## Exercise directions
Convert the lines of the records, starting at the very first line and ending at the line that contains "cần làm tấm gư", into a JSON list of strings with one string per line and blank lines omitted.

***** Task input *****

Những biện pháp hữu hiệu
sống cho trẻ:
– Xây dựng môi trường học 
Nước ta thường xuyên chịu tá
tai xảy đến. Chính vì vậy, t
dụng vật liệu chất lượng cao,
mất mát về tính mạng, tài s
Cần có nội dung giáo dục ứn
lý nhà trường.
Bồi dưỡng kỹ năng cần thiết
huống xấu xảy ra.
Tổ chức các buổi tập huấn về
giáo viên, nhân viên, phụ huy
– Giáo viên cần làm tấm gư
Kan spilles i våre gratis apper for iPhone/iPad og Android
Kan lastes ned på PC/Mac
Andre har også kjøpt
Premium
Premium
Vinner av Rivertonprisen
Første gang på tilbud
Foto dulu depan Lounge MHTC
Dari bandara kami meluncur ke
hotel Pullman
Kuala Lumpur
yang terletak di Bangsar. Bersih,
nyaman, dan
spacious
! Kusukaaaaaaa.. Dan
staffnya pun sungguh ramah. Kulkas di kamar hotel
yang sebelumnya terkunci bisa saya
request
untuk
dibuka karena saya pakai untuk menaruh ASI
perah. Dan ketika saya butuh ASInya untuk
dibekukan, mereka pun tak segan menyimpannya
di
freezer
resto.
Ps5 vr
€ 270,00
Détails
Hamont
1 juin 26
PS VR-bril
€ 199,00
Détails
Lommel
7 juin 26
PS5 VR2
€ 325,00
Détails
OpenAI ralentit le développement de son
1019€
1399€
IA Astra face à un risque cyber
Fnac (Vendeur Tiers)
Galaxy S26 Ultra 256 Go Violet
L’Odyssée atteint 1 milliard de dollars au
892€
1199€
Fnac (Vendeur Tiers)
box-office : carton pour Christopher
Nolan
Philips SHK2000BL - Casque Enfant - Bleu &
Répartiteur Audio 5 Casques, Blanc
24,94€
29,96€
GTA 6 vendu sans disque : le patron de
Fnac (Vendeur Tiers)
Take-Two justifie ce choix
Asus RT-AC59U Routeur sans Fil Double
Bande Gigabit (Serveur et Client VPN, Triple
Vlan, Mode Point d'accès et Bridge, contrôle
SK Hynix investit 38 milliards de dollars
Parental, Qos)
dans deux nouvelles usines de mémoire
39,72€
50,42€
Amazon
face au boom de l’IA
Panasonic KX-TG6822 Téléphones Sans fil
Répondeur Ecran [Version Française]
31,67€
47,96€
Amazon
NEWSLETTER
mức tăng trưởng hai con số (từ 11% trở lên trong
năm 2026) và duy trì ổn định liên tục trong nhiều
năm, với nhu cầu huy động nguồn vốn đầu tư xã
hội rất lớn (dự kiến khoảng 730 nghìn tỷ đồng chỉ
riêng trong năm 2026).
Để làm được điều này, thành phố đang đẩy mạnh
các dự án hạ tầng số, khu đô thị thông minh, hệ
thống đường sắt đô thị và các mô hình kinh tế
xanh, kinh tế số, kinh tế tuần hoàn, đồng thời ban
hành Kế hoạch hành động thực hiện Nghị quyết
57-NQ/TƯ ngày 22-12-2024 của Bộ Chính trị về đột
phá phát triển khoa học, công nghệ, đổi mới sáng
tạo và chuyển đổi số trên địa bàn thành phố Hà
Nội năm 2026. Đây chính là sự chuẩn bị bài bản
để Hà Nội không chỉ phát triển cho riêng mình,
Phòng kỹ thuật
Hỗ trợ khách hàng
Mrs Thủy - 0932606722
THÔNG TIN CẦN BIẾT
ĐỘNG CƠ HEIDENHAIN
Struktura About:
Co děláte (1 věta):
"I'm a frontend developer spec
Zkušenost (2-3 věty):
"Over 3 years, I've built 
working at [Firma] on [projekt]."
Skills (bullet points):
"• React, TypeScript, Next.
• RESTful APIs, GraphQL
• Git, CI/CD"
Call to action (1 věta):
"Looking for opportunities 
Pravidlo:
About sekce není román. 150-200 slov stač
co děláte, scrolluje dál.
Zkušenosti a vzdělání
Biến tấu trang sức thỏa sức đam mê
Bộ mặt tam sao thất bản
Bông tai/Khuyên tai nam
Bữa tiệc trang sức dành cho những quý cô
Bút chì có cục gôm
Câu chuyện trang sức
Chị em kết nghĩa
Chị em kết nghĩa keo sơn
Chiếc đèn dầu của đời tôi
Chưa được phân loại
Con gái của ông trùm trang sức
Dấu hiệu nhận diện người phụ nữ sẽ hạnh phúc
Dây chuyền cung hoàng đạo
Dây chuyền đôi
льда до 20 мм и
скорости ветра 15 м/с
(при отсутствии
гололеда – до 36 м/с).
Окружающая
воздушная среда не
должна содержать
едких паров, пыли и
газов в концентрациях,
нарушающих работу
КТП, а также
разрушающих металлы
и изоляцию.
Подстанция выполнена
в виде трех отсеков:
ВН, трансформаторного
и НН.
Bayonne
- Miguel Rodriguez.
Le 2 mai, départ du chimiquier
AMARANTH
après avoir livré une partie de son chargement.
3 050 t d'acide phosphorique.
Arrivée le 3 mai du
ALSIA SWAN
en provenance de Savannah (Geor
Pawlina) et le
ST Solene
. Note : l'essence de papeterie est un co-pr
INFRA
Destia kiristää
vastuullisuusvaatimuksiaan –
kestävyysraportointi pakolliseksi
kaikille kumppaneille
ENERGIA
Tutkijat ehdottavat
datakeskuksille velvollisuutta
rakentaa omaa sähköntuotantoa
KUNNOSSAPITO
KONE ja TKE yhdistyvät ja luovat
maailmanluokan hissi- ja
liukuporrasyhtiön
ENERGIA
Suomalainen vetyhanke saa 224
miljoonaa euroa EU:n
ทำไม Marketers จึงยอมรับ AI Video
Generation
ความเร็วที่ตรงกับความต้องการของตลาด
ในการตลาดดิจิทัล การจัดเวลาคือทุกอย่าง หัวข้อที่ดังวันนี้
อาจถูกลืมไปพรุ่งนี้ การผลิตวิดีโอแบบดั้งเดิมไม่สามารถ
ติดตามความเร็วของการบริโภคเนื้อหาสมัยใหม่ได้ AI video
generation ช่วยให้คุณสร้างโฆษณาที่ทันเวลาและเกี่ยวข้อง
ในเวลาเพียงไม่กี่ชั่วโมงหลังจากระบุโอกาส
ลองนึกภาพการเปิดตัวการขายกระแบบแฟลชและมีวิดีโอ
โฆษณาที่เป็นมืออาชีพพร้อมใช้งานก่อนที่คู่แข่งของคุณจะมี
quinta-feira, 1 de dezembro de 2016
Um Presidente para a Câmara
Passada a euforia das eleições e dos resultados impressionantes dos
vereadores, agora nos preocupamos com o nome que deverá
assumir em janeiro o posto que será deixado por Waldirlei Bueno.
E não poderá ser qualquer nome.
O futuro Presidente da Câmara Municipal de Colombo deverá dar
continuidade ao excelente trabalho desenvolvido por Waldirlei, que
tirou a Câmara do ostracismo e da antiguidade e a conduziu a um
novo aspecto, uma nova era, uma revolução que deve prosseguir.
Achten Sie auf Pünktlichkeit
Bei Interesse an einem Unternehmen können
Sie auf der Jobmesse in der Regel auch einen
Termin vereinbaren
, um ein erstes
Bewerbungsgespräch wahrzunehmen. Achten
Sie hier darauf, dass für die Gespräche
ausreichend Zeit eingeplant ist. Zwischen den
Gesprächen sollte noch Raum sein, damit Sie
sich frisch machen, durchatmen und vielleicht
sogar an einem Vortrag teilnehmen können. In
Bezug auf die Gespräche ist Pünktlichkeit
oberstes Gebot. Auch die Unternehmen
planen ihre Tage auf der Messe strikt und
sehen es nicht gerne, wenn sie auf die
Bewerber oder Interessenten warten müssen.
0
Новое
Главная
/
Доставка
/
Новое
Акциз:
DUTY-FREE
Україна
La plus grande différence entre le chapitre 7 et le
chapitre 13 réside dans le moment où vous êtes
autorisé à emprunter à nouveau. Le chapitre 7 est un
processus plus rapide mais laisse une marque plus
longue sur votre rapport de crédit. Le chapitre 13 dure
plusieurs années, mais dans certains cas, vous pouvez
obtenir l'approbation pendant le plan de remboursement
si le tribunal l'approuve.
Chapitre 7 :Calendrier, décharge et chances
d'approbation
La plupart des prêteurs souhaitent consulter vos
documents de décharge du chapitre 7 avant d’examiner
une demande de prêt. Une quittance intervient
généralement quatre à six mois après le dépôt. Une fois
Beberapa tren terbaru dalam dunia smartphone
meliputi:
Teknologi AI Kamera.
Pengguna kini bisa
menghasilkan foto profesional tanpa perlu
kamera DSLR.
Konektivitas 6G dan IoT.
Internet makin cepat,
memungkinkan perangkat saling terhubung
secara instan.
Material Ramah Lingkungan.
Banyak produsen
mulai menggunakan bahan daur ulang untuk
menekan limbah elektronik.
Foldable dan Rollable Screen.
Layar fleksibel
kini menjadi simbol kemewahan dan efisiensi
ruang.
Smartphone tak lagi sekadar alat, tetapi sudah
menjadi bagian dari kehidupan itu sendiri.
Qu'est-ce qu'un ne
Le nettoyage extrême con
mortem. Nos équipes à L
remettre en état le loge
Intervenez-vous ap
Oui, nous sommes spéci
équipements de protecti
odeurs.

*****

## Final answer
[
  "Những biện pháp hữu hiệu",
  "sống cho trẻ:",
  "– Xây dựng môi trường học ",
  "Nước ta thường xuyên chịu tá",
  "tai xảy đến. Chính vì vậy, t",
  "dụng vật liệu chất lượng cao,",
  "mất mát về tính mạng, tài s",
  "Cần có nội dung giáo dục ứn",
  "lý nhà trường.",
  "Bồi dưỡng kỹ năng cần thiết",
  "huống xấu xảy ra.",
  "Tổ chức các buổi tập huấn về",
  "giáo viên, nhân viên, phụ huy",
  "– Giáo viên cần làm tấm gư"
]